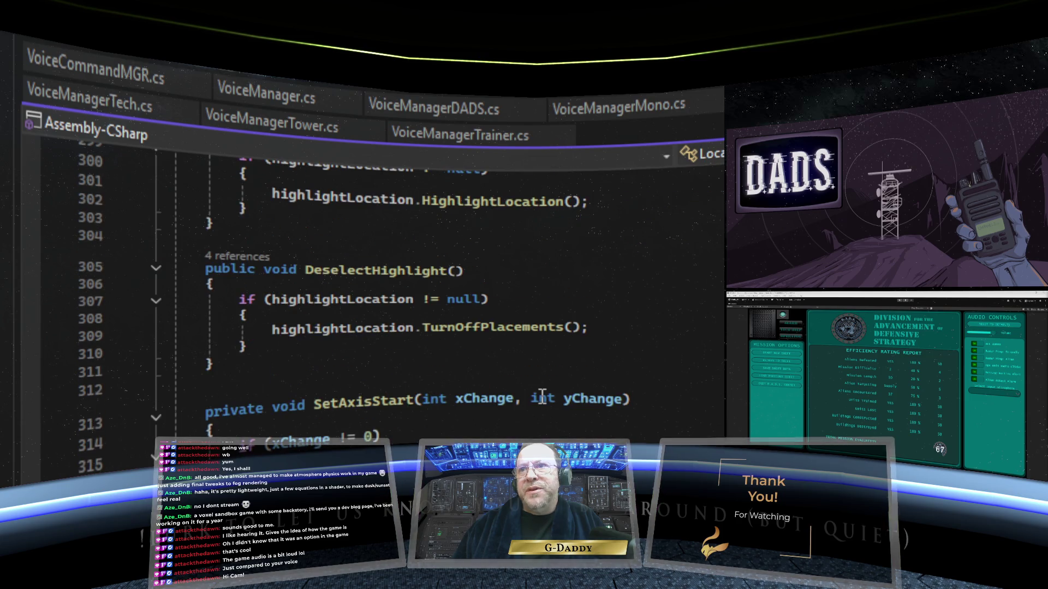
pyautogui.scroll(-3, 542, 397)
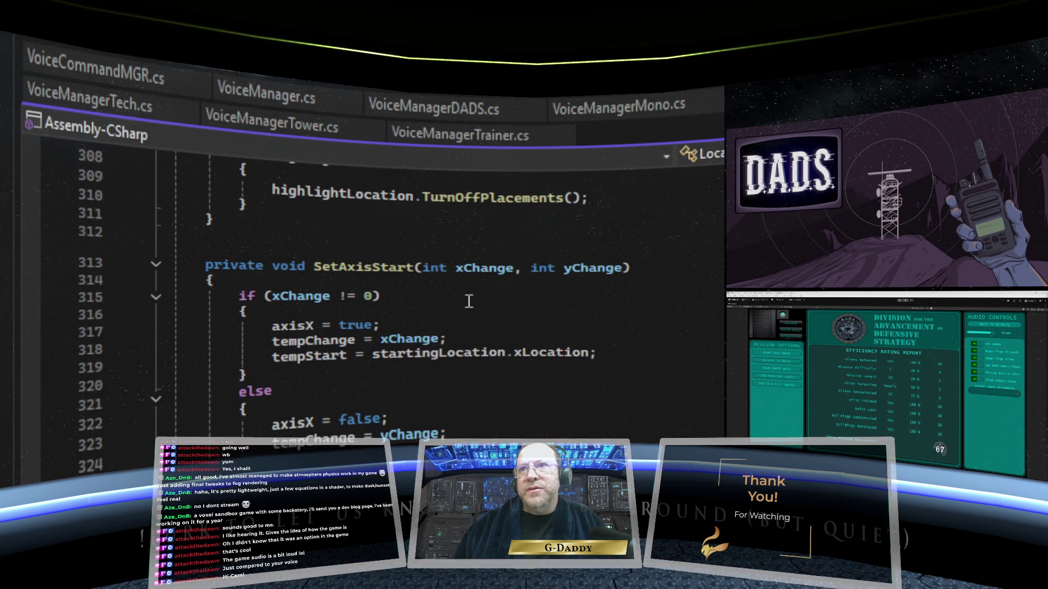
pyautogui.scroll(-2, 479, 309)
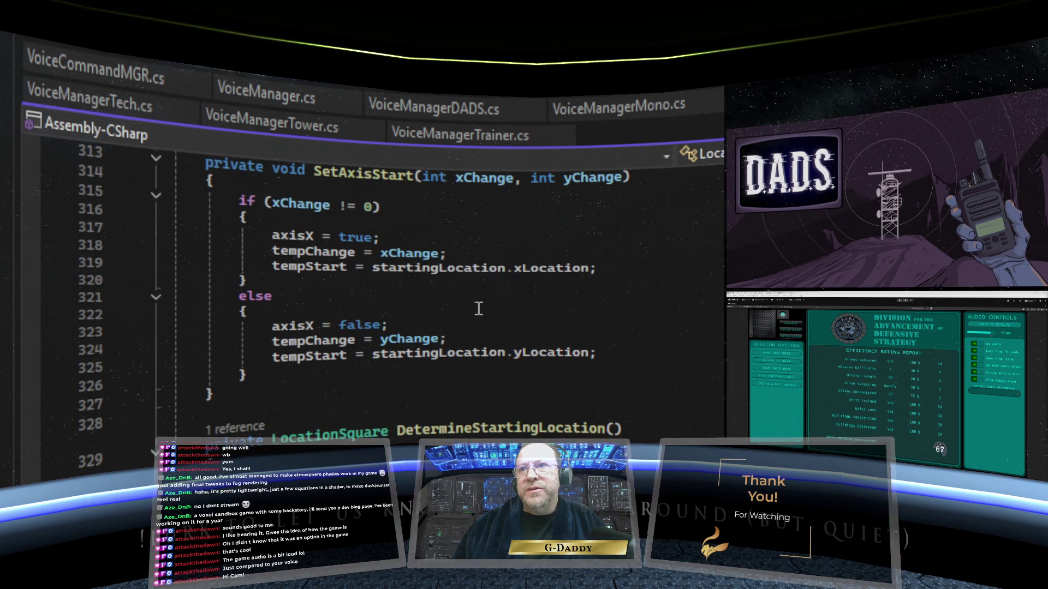
pyautogui.scroll(-3, 479, 309)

Your assignment: Repeat the data exactly, dropping every picture it holds.

Written solution:
pyautogui.scroll(-3, 542, 397)
pyautogui.scroll(-2, 479, 309)
pyautogui.scroll(-3, 479, 309)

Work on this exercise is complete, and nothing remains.